Portfolio Manager, Fixed Income PT Manulife Aset Manajemen Indonesia (MAMI) Laras Febriany mencermati, perubahan ekspektasi suku bunga global, pelemahan Rupiah, dan sentimen terkait outlook fiskal telah menekan pasar obligasi Indonesia pada Juni 2024. Namun demikian, peluang valuasi terlihat menarik di pasar obligasi Indonesia.
“Saat ini selisih imbal hasil obligasi pemerintah dan UST berada pada level tertinggi dalam satu tahun terakhir, menciptakan potensi investasi menarik di siklus akhir menjelang pemangkasan suku bunga,” imbuh Laras dalam siaran pers, Kamis (11/7).
Laras memaparkan, jika dibandingkan dengan negara di kawasan Asia, selisih imbal hasil obligasi Indonesia menjadi yang tertinggi, bahkan di atas India. Ditambah lagi, CDS 5 tahun yang menggambarkan persepsi risiko bagi investor untuk berinvestasi di Indonesia sudah terlihat stabil.
Oleh karena itu, Manulife Aset melihat pasar obligasi tetap memiliki potensi, terutama jika inflasi AS turun dengan stabil sehingga FFR dapat diturunkan tahun ini, diiringi dengan stabilisasi Rupiah.
“Kami melihat skenario ini bukanlah sesuatu yang tidak mungkin. Berikutnya, kejelasan tentang outlook fiskal, anggaran APBN, dan kabinet ekonomi pemerintahan baru dapat menciptakan tambahan katalis bagi pasar obligasi ke depannya,” kata Laras.
Di tengah kondisi pasar yang masih bergejolak dan sensitif terhadap perubahan sentimen baik dari global maupun domestik, tingkat risiko portofolio sangat penting untuk dijaga oleh investor. Menerapkan diversifikasi pada portofolio investasi dapat menjadi salah satu strategi bagi investor dalam menjaga tingkat risiko investasi.
Menurut Laras, reksadana obligasi dapat dipertimbangkan oleh investor untuk memanfaatkan karakteristik defensif dari kelas aset obligasi.
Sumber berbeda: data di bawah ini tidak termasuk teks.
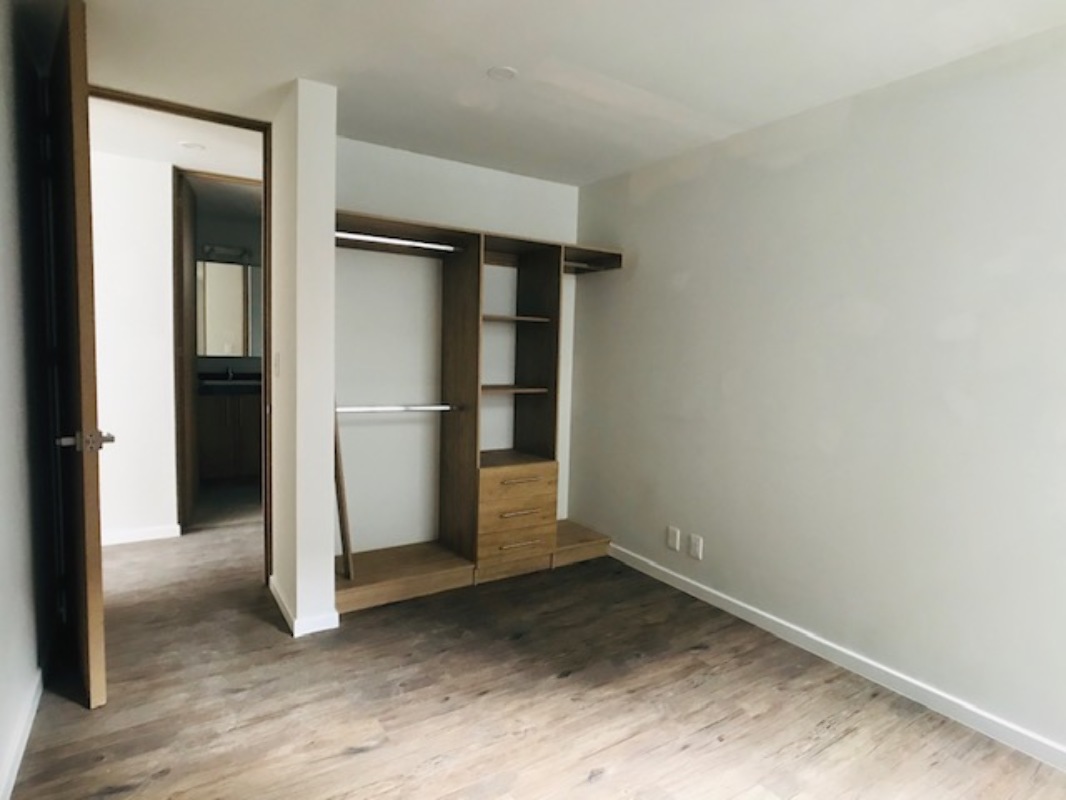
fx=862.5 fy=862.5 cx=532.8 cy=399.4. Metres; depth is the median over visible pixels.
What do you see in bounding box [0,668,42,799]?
baseboard
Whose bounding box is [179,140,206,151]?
hallway ceiling light
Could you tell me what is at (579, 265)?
closet rod
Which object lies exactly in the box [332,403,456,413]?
closet rod
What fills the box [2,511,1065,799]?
floor
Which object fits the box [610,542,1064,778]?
right baseboard
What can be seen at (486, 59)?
ceiling
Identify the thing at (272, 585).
baseboard
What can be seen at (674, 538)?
wall socket
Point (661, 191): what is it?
right wall
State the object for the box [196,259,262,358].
bathroom mirror
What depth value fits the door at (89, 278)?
2.72 m
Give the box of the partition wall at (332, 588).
[268,76,335,639]
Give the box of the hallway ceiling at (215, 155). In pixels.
[89,99,261,179]
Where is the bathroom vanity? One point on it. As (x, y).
(235, 458)
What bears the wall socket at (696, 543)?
attached to the right wall at (661, 191)
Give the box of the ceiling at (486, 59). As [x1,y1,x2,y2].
[26,0,1065,185]
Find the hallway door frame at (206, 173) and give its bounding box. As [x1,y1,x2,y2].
[171,165,259,534]
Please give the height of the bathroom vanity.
0.888 m
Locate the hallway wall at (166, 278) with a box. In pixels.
[91,147,177,547]
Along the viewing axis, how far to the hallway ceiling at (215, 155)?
4.47 m
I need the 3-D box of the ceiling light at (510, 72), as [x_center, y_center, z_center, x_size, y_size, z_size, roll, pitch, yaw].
[-0.115,-1.213,3.208,0.113,0.010,0.114,-2,6,-32]
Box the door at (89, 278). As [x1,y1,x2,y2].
[45,0,109,707]
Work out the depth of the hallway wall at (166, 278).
4.95 m
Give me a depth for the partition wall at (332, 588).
3.56 m
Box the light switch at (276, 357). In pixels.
[272,351,281,377]
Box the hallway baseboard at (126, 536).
[101,523,182,546]
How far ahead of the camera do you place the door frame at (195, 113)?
4.02 m
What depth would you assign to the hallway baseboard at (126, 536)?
5.01 m
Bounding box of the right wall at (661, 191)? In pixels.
[571,15,1065,777]
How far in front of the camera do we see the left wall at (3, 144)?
2.66 m
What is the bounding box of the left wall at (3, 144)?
[0,0,58,797]
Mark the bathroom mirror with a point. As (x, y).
(219, 341)
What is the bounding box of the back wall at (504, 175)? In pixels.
[336,138,580,558]
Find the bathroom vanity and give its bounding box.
[197,385,263,481]
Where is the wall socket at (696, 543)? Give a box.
[688,533,703,560]
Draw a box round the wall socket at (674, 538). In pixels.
[666,526,680,551]
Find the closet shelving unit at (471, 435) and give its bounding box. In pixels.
[335,214,621,613]
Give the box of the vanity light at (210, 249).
[200,243,252,264]
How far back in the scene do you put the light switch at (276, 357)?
3.75 m
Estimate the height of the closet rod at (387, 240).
0.048 m
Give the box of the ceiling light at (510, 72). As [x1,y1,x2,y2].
[487,65,517,81]
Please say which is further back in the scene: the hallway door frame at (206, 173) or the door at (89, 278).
the hallway door frame at (206, 173)
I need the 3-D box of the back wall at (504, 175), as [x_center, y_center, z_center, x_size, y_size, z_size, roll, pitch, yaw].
[-0.511,-0.220,4.822,1.807,2.289,0.127,-2,6,-32]
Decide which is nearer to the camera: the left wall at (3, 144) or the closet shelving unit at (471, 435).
the left wall at (3, 144)
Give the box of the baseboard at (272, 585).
[267,576,340,636]
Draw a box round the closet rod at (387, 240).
[334,230,459,251]
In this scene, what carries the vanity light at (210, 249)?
attached to the bathroom wall
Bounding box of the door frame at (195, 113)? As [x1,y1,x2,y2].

Kondisi imbal hasil obligasi yang tinggi saat ini dapat menjadi peluang bagi investor untuk mengunci yield di level yang menarik dan juga dapat menikmati potensi capital gain ketika suku bunga mulai beranjak turun.
“Kami melihat potensi pemangkasan suku bunga di tahun 2024 ini masih dapat terjadi, tentunya didukung dengan makroekonomi yang kuat serta rupiah yang stabil,” pungkas Laras.